Records to process:
*** Block opens ***

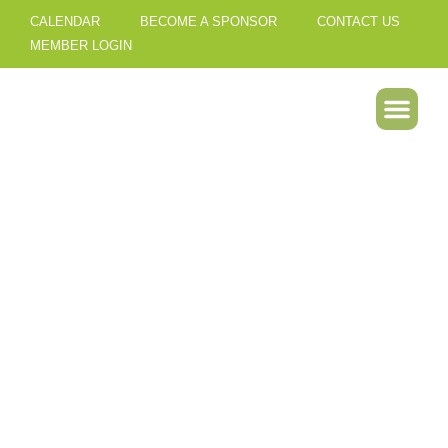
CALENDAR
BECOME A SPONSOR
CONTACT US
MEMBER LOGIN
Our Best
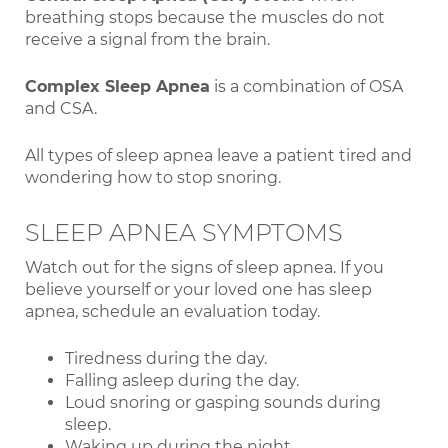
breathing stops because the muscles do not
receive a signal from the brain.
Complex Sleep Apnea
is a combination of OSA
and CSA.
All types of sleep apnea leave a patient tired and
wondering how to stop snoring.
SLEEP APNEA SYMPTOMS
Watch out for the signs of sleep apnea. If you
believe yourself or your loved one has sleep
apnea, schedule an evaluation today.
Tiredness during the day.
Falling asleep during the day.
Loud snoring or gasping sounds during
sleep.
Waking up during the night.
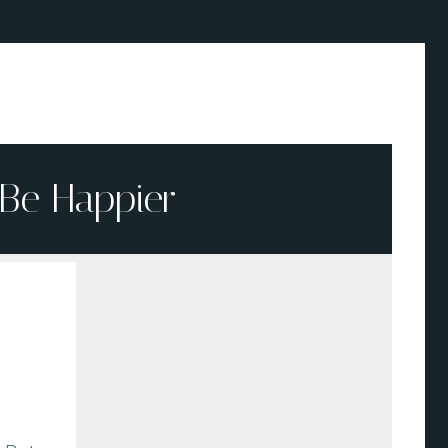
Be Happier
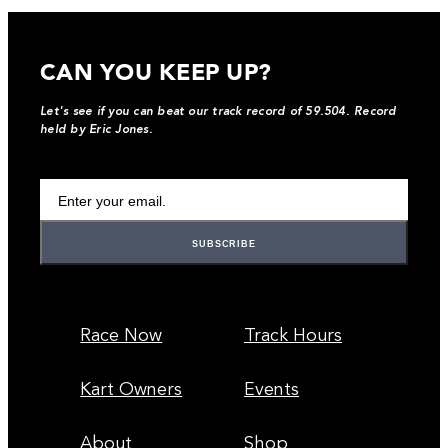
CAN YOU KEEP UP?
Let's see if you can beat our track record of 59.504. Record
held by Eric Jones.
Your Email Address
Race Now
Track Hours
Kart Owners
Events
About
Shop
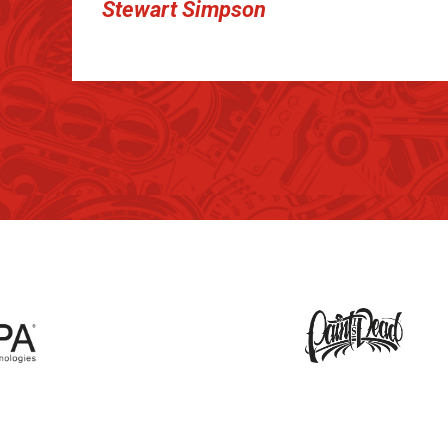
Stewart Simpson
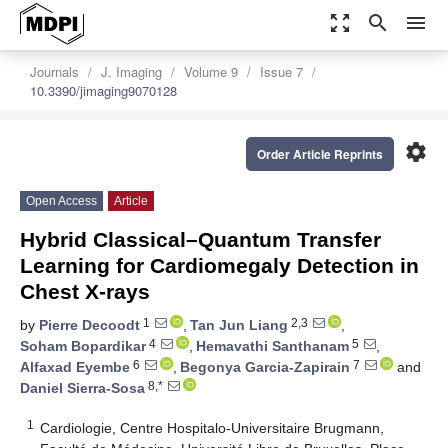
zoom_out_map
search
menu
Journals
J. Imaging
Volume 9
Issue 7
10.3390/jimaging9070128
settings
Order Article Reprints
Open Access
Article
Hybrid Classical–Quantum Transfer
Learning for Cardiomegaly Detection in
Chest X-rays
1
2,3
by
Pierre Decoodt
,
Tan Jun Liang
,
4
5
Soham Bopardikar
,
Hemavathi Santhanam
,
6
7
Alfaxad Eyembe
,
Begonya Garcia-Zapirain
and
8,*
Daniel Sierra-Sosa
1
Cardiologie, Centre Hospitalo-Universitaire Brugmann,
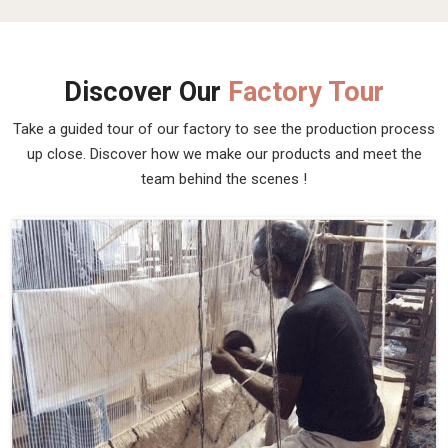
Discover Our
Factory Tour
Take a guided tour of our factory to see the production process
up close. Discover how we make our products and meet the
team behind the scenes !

*** Block closes ***

Try it: Copy all the lines above exactly, but leave the pictures out.

Task solution:
CALENDAR
BECOME A SPONSOR
CONTACT US
MEMBER LOGIN
Our Best
breathing stops because the muscles do not
receive a signal from the brain.
Complex Sleep Apnea
is a combination of OSA
and CSA.
All types of sleep apnea leave a patient tired and
wondering how to stop snoring.
SLEEP APNEA SYMPTOMS
Watch out for the signs of sleep apnea. If you
believe yourself or your loved one has sleep
apnea, schedule an evaluation today.
Tiredness during the day.
Falling asleep during the day.
Loud snoring or gasping sounds during
sleep.
Waking up during the night.
Be Happier
CAN YOU KEEP UP?
Let's see if you can beat our track record of 59.504. Record
held by Eric Jones.
Your Email Address
Race Now
Track Hours
Kart Owners
Events
About
Shop
Stewart Simpson
zoom_out_map
search
menu
Journals
J. Imaging
Volume 9
Issue 7
10.3390/jimaging9070128
settings
Order Article Reprints
Open Access
Article
Hybrid Classical–Quantum Transfer
Learning for Cardiomegaly Detection in
Chest X-rays
1
2,3
by
Pierre Decoodt
,
Tan Jun Liang
,
4
5
Soham Bopardikar
,
Hemavathi Santhanam
,
6
7
Alfaxad Eyembe
,
Begonya Garcia-Zapirain
and
8,*
Daniel Sierra-Sosa
1
Cardiologie, Centre Hospitalo-Universitaire Brugmann,
Discover Our
Factory Tour
Take a guided tour of our factory to see the production process
up close. Discover how we make our products and meet the
team behind the scenes !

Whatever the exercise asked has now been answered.